— Records supplied —

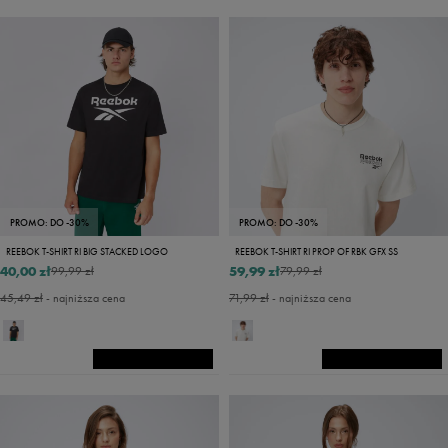
PROMO: DO -30%
PROMO: DO -30%
REEBOK T-SHIRT RI BIG STACKED LOGO
REEBOK T-SHIRT RI PROP OF RBK GFX SS
40,00 zł
59,99 zł
99,99 zł
79,99 zł
45,49 zł
- najniższa cena
71,99 zł
- najniższa cena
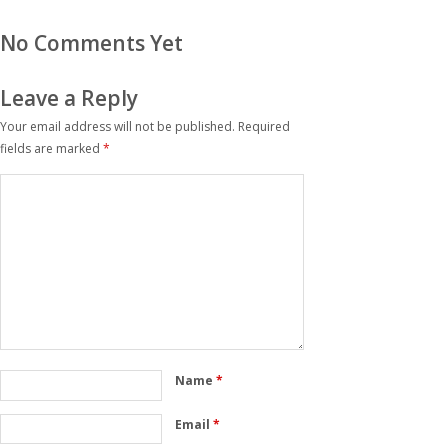
No Comments Yet
Leave a Reply
Your email address will not be published.
Required
fields are marked
*
Name
*
Email
*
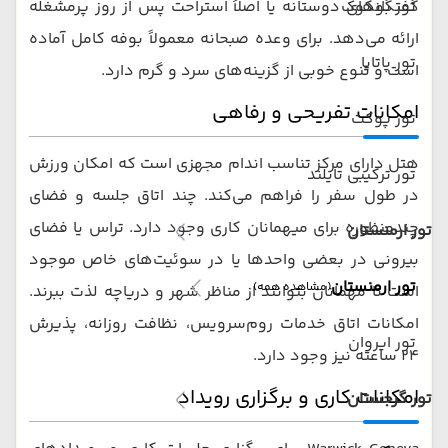
تور بانکوک
گفتگوهای دوستانه یا اصلاً استراحت پس از روز پرمشغله
ارائه می‌دهد. برای وعده صبحانه معمولاً بوفه کامل آماده
تور پاتایا
است و تنوع خوبی از گزینه‌های سرد و گرم دارد.
امکانات تفریحی و رفاهی
تور پوکت
هتل دارای مرکز تناسب اندام مجهزی است که امکان ورزش
تور ترکیبی تایلند
در طول سفر را فراهم می‌کند. چند اتاق جلسه و فضای
چندمنظوره برای میهمانان کاری وجود دارد. تراس یا فضای
تور ارمنستان
بیرونی در بعضی واحدها یا در سوئیت‌های خاص موجود
تور ارمنستان
(مشاهده همه)
است تا مهمانان بتوانند از مناظر شهر و دریاچه لذت ببرند.
امکانات اتاق خدمات روم‌سرویس، نظافت روزانه، پذیرش
تور ایروان
۲۴ ساعته نیز وجود دارد.
امکانات کاری و برگزاری رویداد
تور گرجستان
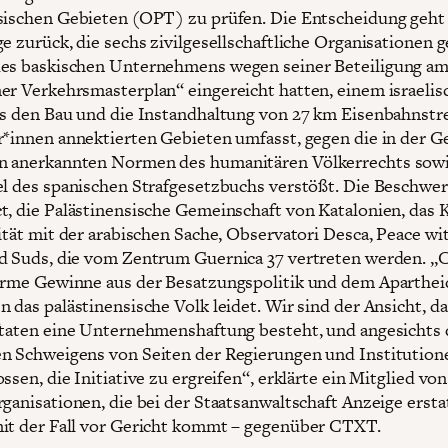
sischen Gebieten (OPT) zu prüfen. Die Entscheidung geht 
ge zurück, die sechs zivilgesellschaftliche Organisationen 
es baskischen Unternehmens wegen seiner Beteiligung a
er Verkehrsmasterplan“ eingereicht hatten, einem israelis
as den Bau und die Instandhaltung von 27 km Eisenbahnstr
r*innen annektierten Gebieten umfasst, gegen die in der G
n anerkannten Normen des humanitären Völkerrechts sow
el des spanischen Strafgesetzbuchs verstößt. Die Beschwe
t, die Palästinensische Gemeinschaft von Katalonien, das
rität mit der arabischen Sache, Observatori Desca, Peace wi
d Suds, die vom Zentrum Guernica 37 vertreten werden. 
orme Gewinne aus der Besatzungspolitik und dem Aparthei
 das palästinensische Volk leidet. Wir sind der Ansicht, da
ftaten eine Unternehmenshaftung besteht, und angesichts 
n Schweigens von Seiten der Regierungen und Institution
ssen, die Initiative zu ergreifen“, erklärte ein Mitglied vo
rganisationen, die bei der Staatsanwaltschaft Anzeige ersta
it der Fall vor Gericht kommt – gegenüber CTXT.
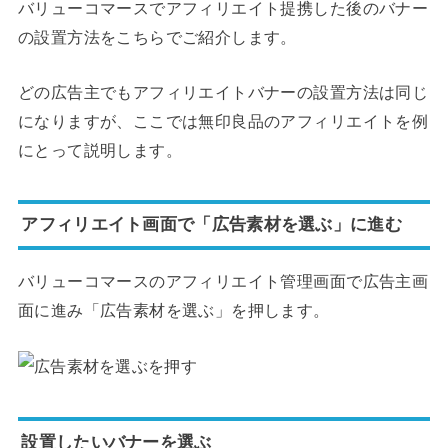
バリューコマースでアフィリエイト提携した後のバナー
の設置方法をこちらでご紹介します。
どの広告主でもアフィリエイトバナーの設置方法は同じ
になりますが、ここでは無印良品のアフィリエイトを例
にとって説明します。
アフィリエイト画面で「広告素材を選ぶ」に進む
バリューコマースのアフィリエイト管理画面で広告主画
面に進み「広告素材を選ぶ」を押します。
設置したいバナーを選ぶ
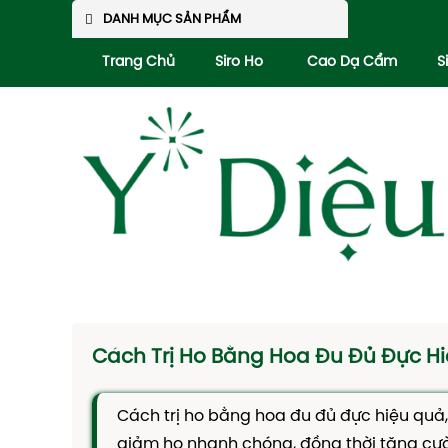
DANH MỤC SẢN PHẨM
Trang Chủ
Siro Ho
Cao Dạ Cẩm
S
Cách Trị Ho Bằng Hoa Đu Đủ Đực Hi
Cách trị ho bằng hoa đu đủ đực hiệu quả,
giảm ho nhanh chóng, đồng thời tăng cườn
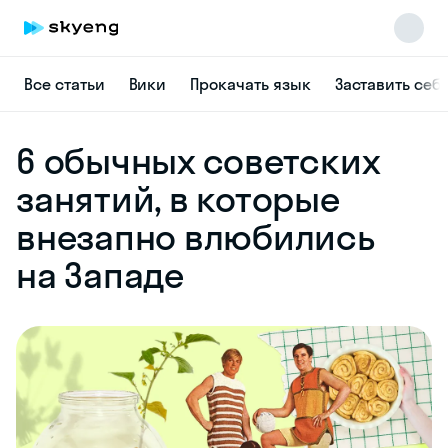
Все статьи
Вики
Прокачать язык
Заставить себ
6 обычных советских
занятий, в которые
внезапно влюбились
Skyeng Chat
online
на Западе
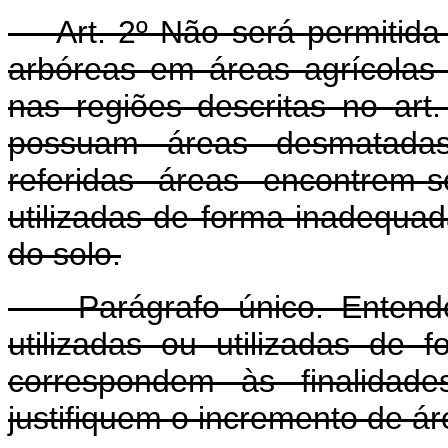
Art. 2º Não será permitida
arbóreas em áreas agrícolas 
nas regiões descritas no art
possuam áreas desmatadas
referidas áreas encontrem-
utilizadas de forma inadequa
do solo.
Parágrafo único. Entende-
utilizadas ou utilizadas de
correspondem às finalidad
justifiquem o incremento de ár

— Aim of the task —
What is needed is an exact copy of every record above, minus the images.

— Task response —
PROMO: DO -30%
PROMO: DO -30%
REEBOK T-SHIRT RI BIG STACKED LOGO
REEBOK T-SHIRT RI PROP OF RBK GFX SS
40,00 zł
59,99 zł
99,99 zł
79,99 zł
45,49 zł
- najniższa cena
71,99 zł
- najniższa cena
No Comments Yet
Leave a Reply
Your email address will not be published.
Required
fields are marked
*
Name
*
Email
*
تور بانکوک
گفتگوهای دوستانه یا اصلاً استراحت پس از روز پرمشغله
ارائه می‌دهد. برای وعده صبحانه معمولاً بوفه کامل آماده
تور پاتایا
است و تنوع خوبی از گزینه‌های سرد و گرم دارد.
امکانات تفریحی و رفاهی
تور پوکت
هتل دارای مرکز تناسب اندام مجهزی است که امکان ورزش
تور ترکیبی تایلند
در طول سفر را فراهم می‌کند. چند اتاق جلسه و فضای
چندمنظوره برای میهمانان کاری وجود دارد. تراس یا فضای
تور ارمنستان
بیرونی در بعضی واحدها یا در سوئیت‌های خاص موجود
تور ارمنستان
(مشاهده همه)
است تا مهمانان بتوانند از مناظر شهر و دریاچه لذت ببرند.
امکانات اتاق خدمات روم‌سرویس، نظافت روزانه، پذیرش
تور ایروان
۲۴ ساعته نیز وجود دارد.
امکانات کاری و برگزاری رویداد
تور گرجستان
sischen Gebieten (OPT) zu prüfen. Die Entscheidung geht 
ge zurück, die sechs zivilgesellschaftliche Organisationen 
es baskischen Unternehmens wegen seiner Beteiligung a
er Verkehrsmasterplan“ eingereicht hatten, einem israelis
as den Bau und die Instandhaltung von 27 km Eisenbahnstr
r*innen annektierten Gebieten umfasst, gegen die in der G
n anerkannten Normen des humanitären Völkerrechts sow
el des spanischen Strafgesetzbuchs verstößt. Die Beschwe
t, die Palästinensische Gemeinschaft von Katalonien, das
rität mit der arabischen Sache, Observatori Desca, Peace wi
d Suds, die vom Zentrum Guernica 37 vertreten werden. 
orme Gewinne aus der Besatzungspolitik und dem Aparthei
 das palästinensische Volk leidet. Wir sind der Ansicht, da
ftaten eine Unternehmenshaftung besteht, und angesichts 
n Schweigens von Seiten der Regierungen und Institution
ssen, die Initiative zu ergreifen“, erklärte ein Mitglied vo
rganisationen, die bei der Staatsanwaltschaft Anzeige ersta
it der Fall vor Gericht kommt – gegenüber CTXT.
バリューコマースでアフィリエイト提携した後のバナー
の設置方法をこちらでご紹介します。
どの広告主でもアフィリエイトバナーの設置方法は同じ
になりますが、ここでは無印良品のアフィリエイトを例
にとって説明します。
アフィリエイト画面で「広告素材を選ぶ」に進む
バリューコマースのアフィリエイト管理画面で広告主画
面に進み「広告素材を選ぶ」を押します。
設置したいバナーを選ぶ
DANH MỤC SẢN PHẨM
Trang Chủ
Siro Ho
Cao Dạ Cẩm
S
Cách Trị Ho Bằng Hoa Đu Đủ Đực Hi
Cách trị ho bằng hoa đu đủ đực hiệu quả,
giảm ho nhanh chóng, đồng thời tăng cườn
Все статьи
Вики
Прокачать язык
Заставить себ
6 обычных советских
занятий, в которые
внезапно влюбились
Skyeng Chat
online
на Западе
Art. 2º Não será permitida
arbóreas em áreas agrícolas 
nas regiões descritas no art
possuam áreas desmatadas
referidas áreas encontrem-
utilizadas de forma inadequa
do solo.
Parágrafo único. Entende-
utilizadas ou utilizadas de
correspondem às finalidad
justifiquem o incremento de ár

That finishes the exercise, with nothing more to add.